Format the item lines from the one containing "The body of" through the end of the items as a Markdown table with the columns Row and Line, leaving out blank lines.

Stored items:
* * * * * * * * *

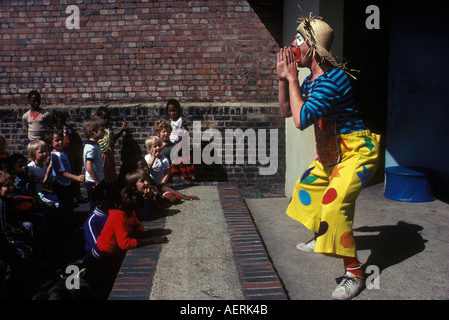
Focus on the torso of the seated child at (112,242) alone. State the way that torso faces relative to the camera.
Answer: to the viewer's right

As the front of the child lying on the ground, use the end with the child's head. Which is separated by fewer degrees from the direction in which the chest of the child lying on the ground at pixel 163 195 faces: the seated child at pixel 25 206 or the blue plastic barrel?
the blue plastic barrel

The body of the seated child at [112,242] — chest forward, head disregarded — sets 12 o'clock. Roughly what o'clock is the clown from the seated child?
The clown is roughly at 1 o'clock from the seated child.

* * * * * * * * *

▶ [The completed task]:
| Row | Line |
|---|---|
| 1 | The body of the seated child at [112,242] — chest forward, head disregarded — sets 12 o'clock. Roughly what o'clock is the clown from the seated child? |
| 2 | The clown is roughly at 1 o'clock from the seated child. |